Methods for genome interpretation: causal gene discovery and personal phenotype prediction
MetadataShow full item record
Genome interpretation – illustrating how genomic variation affects phenotypic variation – is one of the central questions of the early 21st century. Deciphering the mapping between genotypes and phenotypes requires the collection of a large amount of data, both genetic and phenotypic. Phenotypic profiles, for example, have been systematically recorded and archived in hospitals and national health-related organizations for years. Human genome sequences, however, had not been sequenced in a high throughput manner until next-generation sequencing technologies became available in 2005. Since then, vast amounts of genotype-phenotype data have been collected, allowing for the unprecedented opportunity for genome interpretation.
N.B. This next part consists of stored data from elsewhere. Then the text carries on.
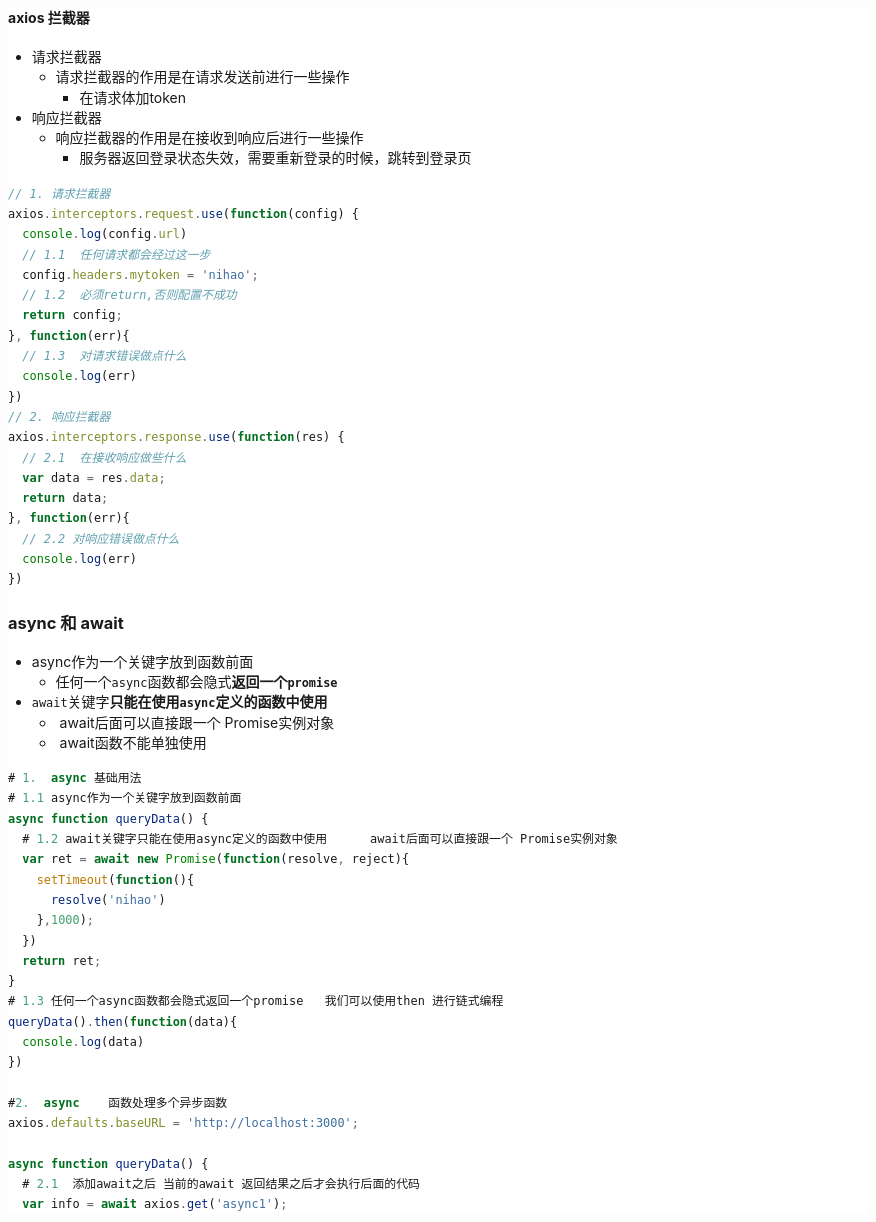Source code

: ####  axios 拦截器

- 请求拦截器
  - 请求拦截器的作用是在请求发送前进行一些操作
    - 在请求体加token
- 响应拦截器
  - 响应拦截器的作用是在接收到响应后进行一些操作
    - 服务器返回登录状态失效，需要重新登录的时候，跳转到登录页

```js
// 1. 请求拦截器 
axios.interceptors.request.use(function(config) {
  console.log(config.url)
  // 1.1  任何请求都会经过这一步
  config.headers.mytoken = 'nihao';
  // 1.2  必须return,否则配置不成功  
  return config;
}, function(err){
  // 1.3  对请求错误做点什么    
  console.log(err)
})
// 2. 响应拦截器 
axios.interceptors.response.use(function(res) {
  // 2.1  在接收响应做些什么  
  var data = res.data;
  return data;
}, function(err){
  // 2.2 对响应错误做点什么  
  console.log(err)
})

```



###  async  和 await

- async作为一个关键字放到函数前面
  - 任何一个`async`函数都会隐式**返回一个`promise`**
- `await`关键字**只能在使用`async`定义的函数中使用**
  - ​    await后面可以直接跟一个 Promise实例对象
  - ​    await函数不能单独使用

```js
# 1.  async 基础用法
# 1.1 async作为一个关键字放到函数前面
async function queryData() {
  # 1.2 await关键字只能在使用async定义的函数中使用      await后面可以直接跟一个 Promise实例对象
  var ret = await new Promise(function(resolve, reject){
    setTimeout(function(){
      resolve('nihao')
    },1000);
  })
  return ret;
}
# 1.3 任何一个async函数都会隐式返回一个promise   我们可以使用then 进行链式编程
queryData().then(function(data){
  console.log(data)
})

#2.  async    函数处理多个异步函数
axios.defaults.baseURL = 'http://localhost:3000';

async function queryData() {
  # 2.1  添加await之后 当前的await 返回结果之后才会执行后面的代码   
  var info = await axios.get('async1');
```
Genome interpretation is an ambitious, poorly understood goal that may require collaboration between many disciplines. In this dissertation, I focus on the development of computational methods for genome interpretation. Based on recent interest in relating genotypes and phenotypes, the task is divided into two stages: discovery (Chapters 2-6) and prediction (Chapters 7-10). In the discovery stage, the location of genomic loci associated with a phenotype of interest is identified based on sequence-based case-control studies. In the prediction stage, I propose a probabilistic model to predict personal phenotypes given an individual’s genome by integrating many sources of information, including the phenotype-associated loci found in the discovery stage.